After Wrinkles had thought for a time, he said: "Well, I guess I do. All right. That goes."

Upon entering the den, Wrinkles said, "You fellows have got to quit guying Billie, do you hear?"

"We?" cried Grief. "We've got to quit? What do you do?"

"Well, I quit too."

Pennoyer said: "Ah, ha! Billie has been jumping on you."

"No, he didn't," maintained Wrinkles; "but he let me know it was--well, rather a--rather a--sacred subject." Wrinkles blushed when the others snickered.

In the afternoon, as Hawker was going slowly down the stairs, he was almost impaled upon the feather of a hat which, upon the head of a lithe and rather slight girl, charged up at him through the gloom.

"Hello, Splutter!" he cried. "You are in a hurry."

"That you, Billie?" said the girl, peering, for the hallways of this old building remained always in a dungeonlike darkness.

"Yes, it is. Where are you going at such a headlong gait?"

"Up to see the boys. I've got a bottle of wine and some--some pickles, you know. I'm going to make them let me dine with them to-night. Coming back, Billie?"

"Why, no, I don't expect to."

He moved then accidentally in front of the light that sifted through the dull, gray panes of a little window.

"Oh, cracky!" cried the girl; "how fine you are, Billie! Going to a coronation?"

"No," said Hawker, looking seriously over his collar and down at his clothes. "Fact is--er--well, I've got to make a call."

"A call--bless us! And are you really going to wear those gray gloves you're holding there, Billie? Say, wait until you get around the corner. They won't stand 'em on this street."

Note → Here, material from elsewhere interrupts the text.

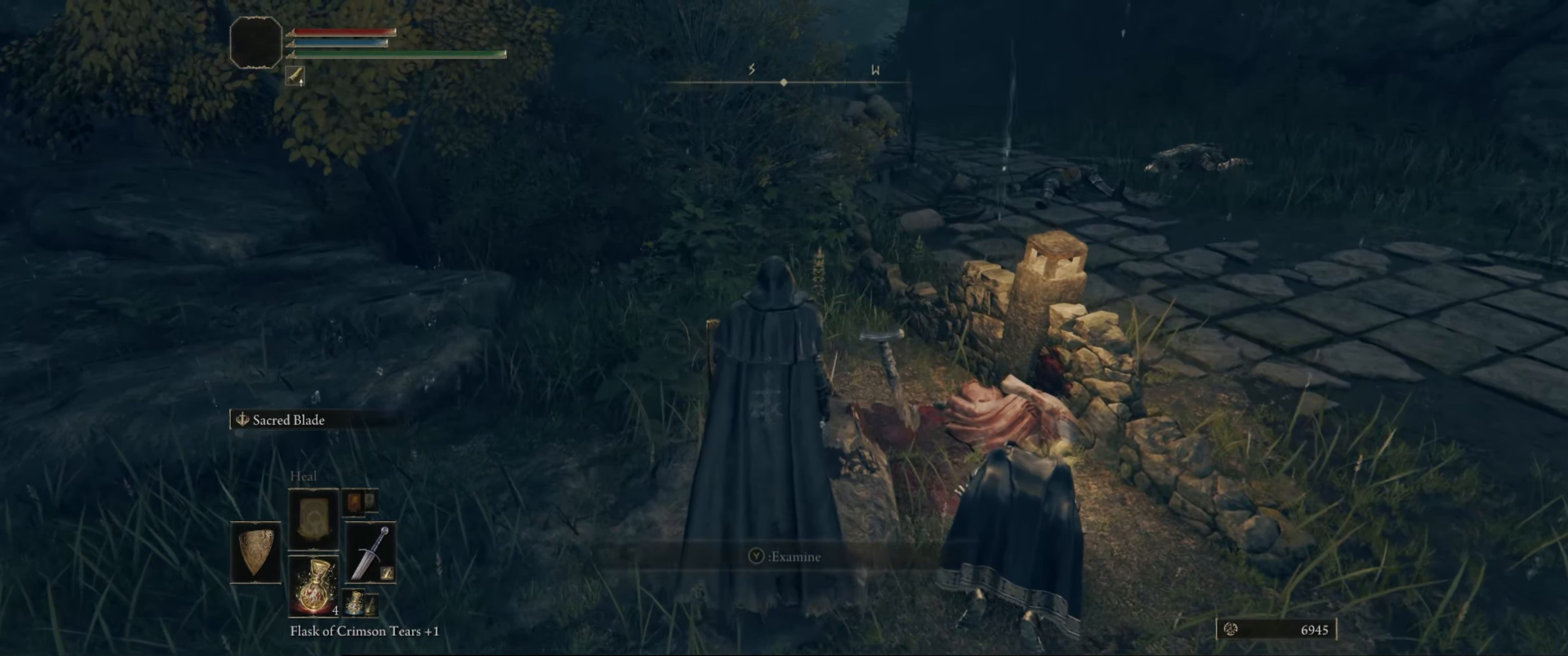
{"buttons": [], "left_stick": "center", "right_stick": "down-left", "events": [[300, "right_stick", "down"], [367, "right_stick", "down-left"], [434, "left_stick", "center"]]}
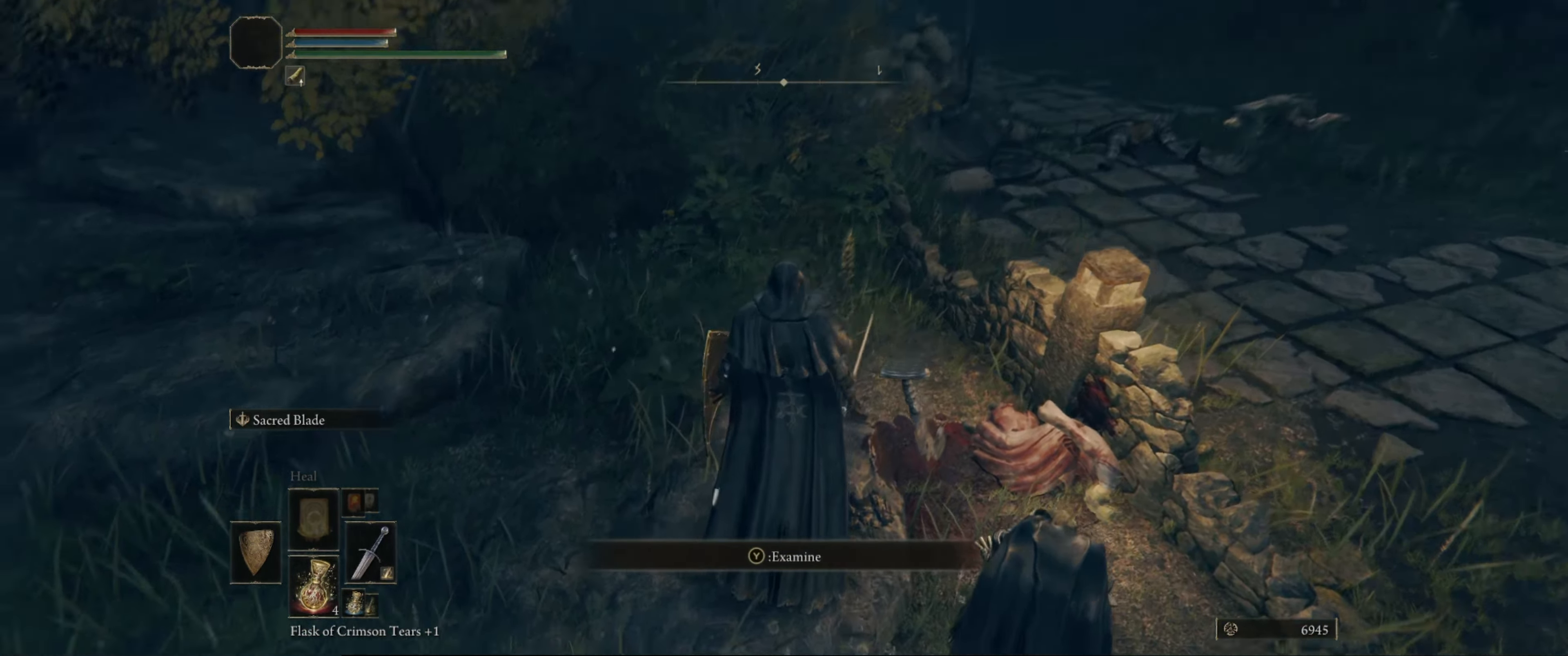
{"buttons": [], "left_stick": "center", "right_stick": "center", "events": [[83, "right_stick", "center"]]}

"Oh, well," said Hawker, depreciating the gloves--"oh, well."

The girl looked up at him. "Who you going to call on?"

"Oh," said Hawker, "a friend."

"Must be somebody most extraordinary, you look so dreadfully correct. Come back, Billie, won't you? Come back and dine with us."

"Why, I--I don't believe I can."

"Oh, come on! It's fun when we all dine together. Won't you, Billie?"

"Well, I----"

"Oh, don't be so stupid!" The girl stamped her foot and flashed her eyes at him angrily.

"Well, I'll see--I will if I can--I can't tell----" He left her rather precipitately.

Hawker eventually appeared at a certain austere house where he rang the bell with quite nervous fingers.

But she was not at home. As he went down the steps his eyes were as those of a man whose fortunes have tumbled upon him. As he walked down the street he wore in some subtle way the air of a man who has been grievously wronged. When he rounded the corner, his lips were set strangely, as if he were a man seeking revenge.